Motherhood may also give women a sense of duty to volunteer for donation to save their spouses, children, and other family members. Sisters, mothers, and wives have been shown to more frequently donate their living organs to children, brothers, fathers, and husbands.16 In our study, most living donors were blood relatives (91.4%) (Table 2). Most first-degree blood relative donors were parents (68.0%), followed by siblings (15.6%) and children (13.1%). Second-degree blood relatives such as uncles, aunts, cousins, and grandparents accounted for 14.2% of living donors. According to Eurotransplant’s annual statistical report of 2017, first-degree relatives accounted for 89.1% (82/92) of LDLTs, as the most common donor-recipient relation was mother to child (42.4%) and father to child (32.6%).18 The report showed that only 6 donors had a spouse/partner relationship.18 In a study that included 11 countries by Hermann and associates, 86.0% of living donors and LDLT recipients were blood relatives.
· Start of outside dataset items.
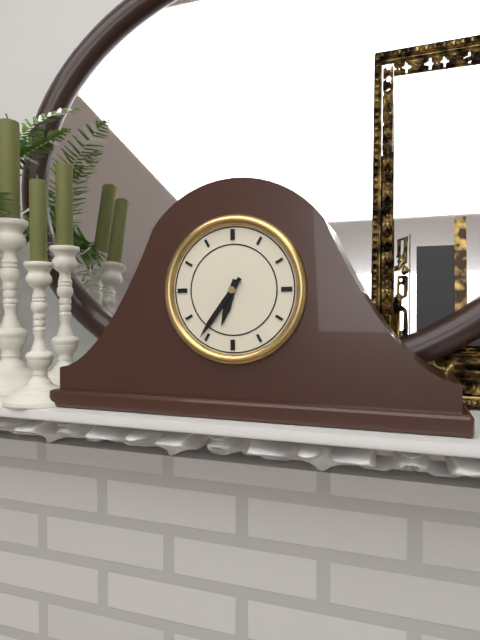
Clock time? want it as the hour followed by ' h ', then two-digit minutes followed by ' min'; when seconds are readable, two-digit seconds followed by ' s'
6 h 36 min
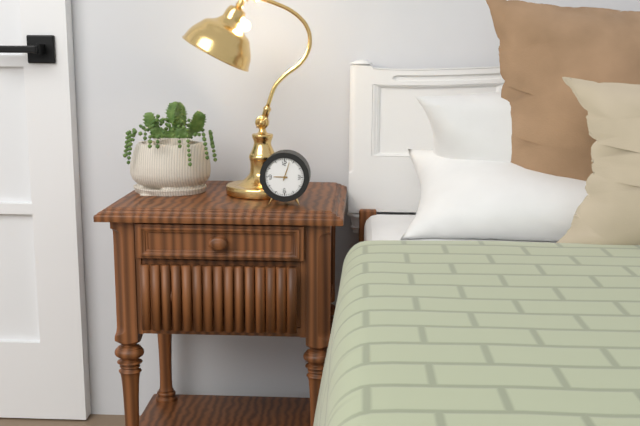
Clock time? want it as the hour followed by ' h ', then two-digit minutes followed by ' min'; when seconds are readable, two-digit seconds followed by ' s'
9 h 03 min
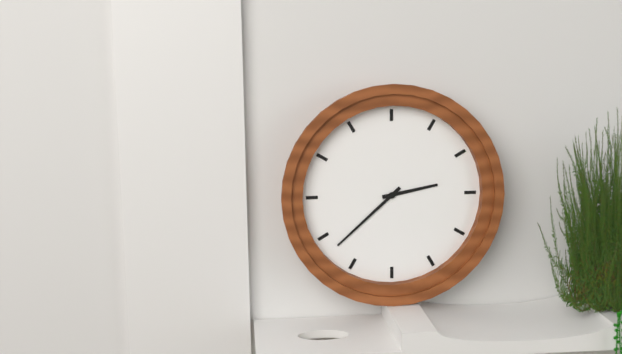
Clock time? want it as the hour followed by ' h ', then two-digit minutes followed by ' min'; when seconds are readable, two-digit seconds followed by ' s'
2 h 38 min
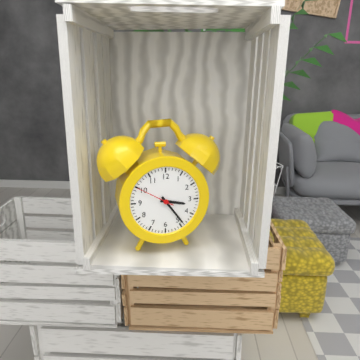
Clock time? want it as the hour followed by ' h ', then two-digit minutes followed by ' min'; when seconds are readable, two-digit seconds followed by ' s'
3 h 24 min
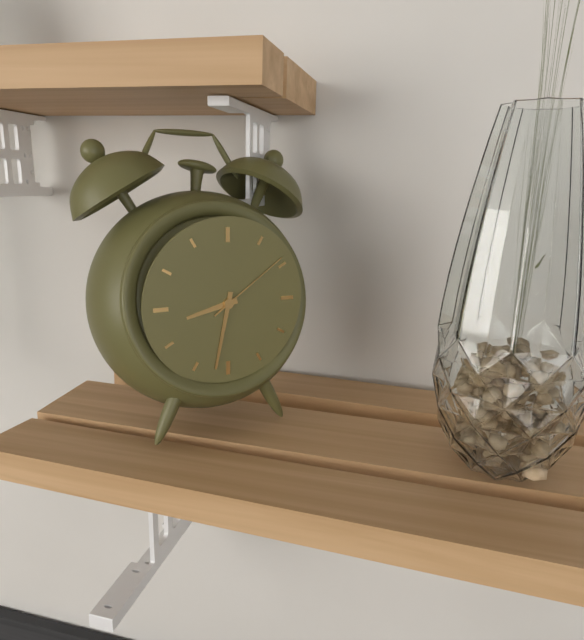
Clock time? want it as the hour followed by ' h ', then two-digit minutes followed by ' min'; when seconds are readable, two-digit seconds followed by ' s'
8 h 32 min 09 s
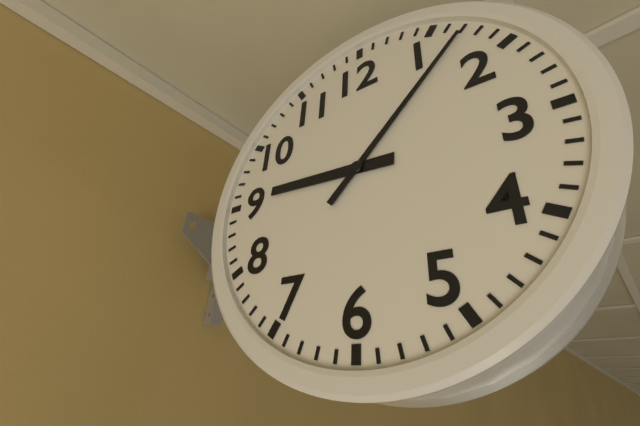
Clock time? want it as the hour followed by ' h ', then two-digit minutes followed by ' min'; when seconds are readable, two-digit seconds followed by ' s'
9 h 07 min
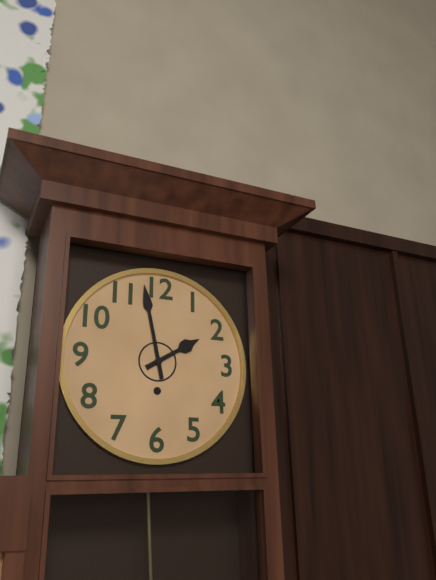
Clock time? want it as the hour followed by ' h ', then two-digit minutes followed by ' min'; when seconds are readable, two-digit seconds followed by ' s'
1 h 58 min
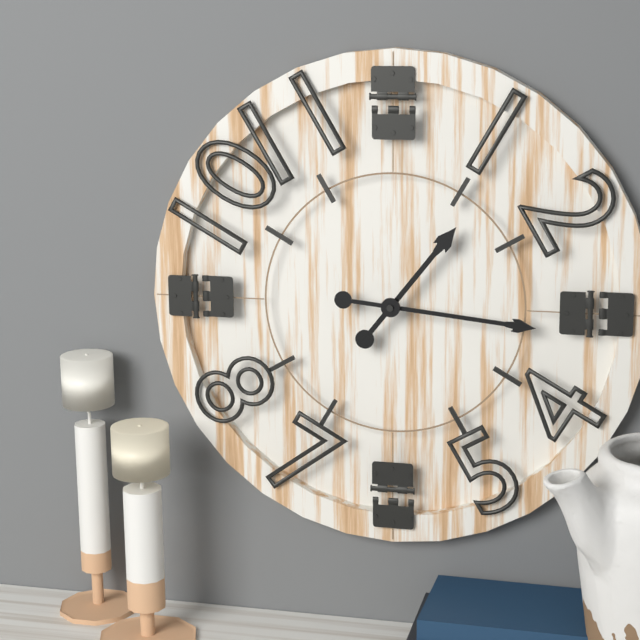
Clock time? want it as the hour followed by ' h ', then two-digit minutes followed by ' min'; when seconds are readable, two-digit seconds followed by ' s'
1 h 16 min
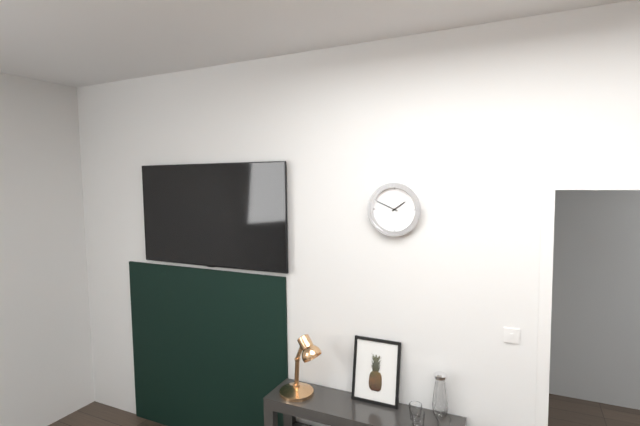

Most blood relative donors were parents (46.0%), followed by children (24.0%), siblings (18.0%), and other relatives (12.0%), including uncles, aunts, cousins, and grandparents.1 At a transplant center in Egypt, 32.1% (62/193) of blood relative donors were children, followed by siblings (16.5%) and parents (15.0%). There were 11 wives (5.7%) who donated to their husbands. Interestingly, there were no husbands who donated to their wives.12
In our study, although few in number (only 5.9% [24/409] of all cases; Table 2), interspousal donation showed a significant difference between husband to wife and vice versa (7 versus 17). In a report from the United Network for Organ Sharing, wife to husband transplants accounted for 73.0% of 360 spousal pairs of living organ donations.15 One study showed that more than 30.0% of eligible wives were willing to donate to their spouse, whereas less than 7.0% of husbands were willing to donate to their wives.7
In conclusion, we observed male and younger age predominance among donors and recipients of LDLTs in our center. It is not known whether this was related to biologic, psychologic, or sociocultural features of patients and gender issues or to economic factors. Although there was a significant male predominance among donors when the relationship between donors and recipients was analyzed, in families, women more frequently donated to their spouses and children. Further research studies with qualitative components on the influential factors, including gender issues as underlying causes for decisions and biological factors for organ compatibility, are needed.
Volume : 17
Issue : 1
Pages : 131 - 134
DOI : 10.6002/ect.MESOT2018.O82
From the Departments of 1Public Health and 2Transplantation, Baskent University,
Acknowledgements: This work was supported by the Research Fund of Baskent University (KA18/64). The authors have no conflicts of interest to declare.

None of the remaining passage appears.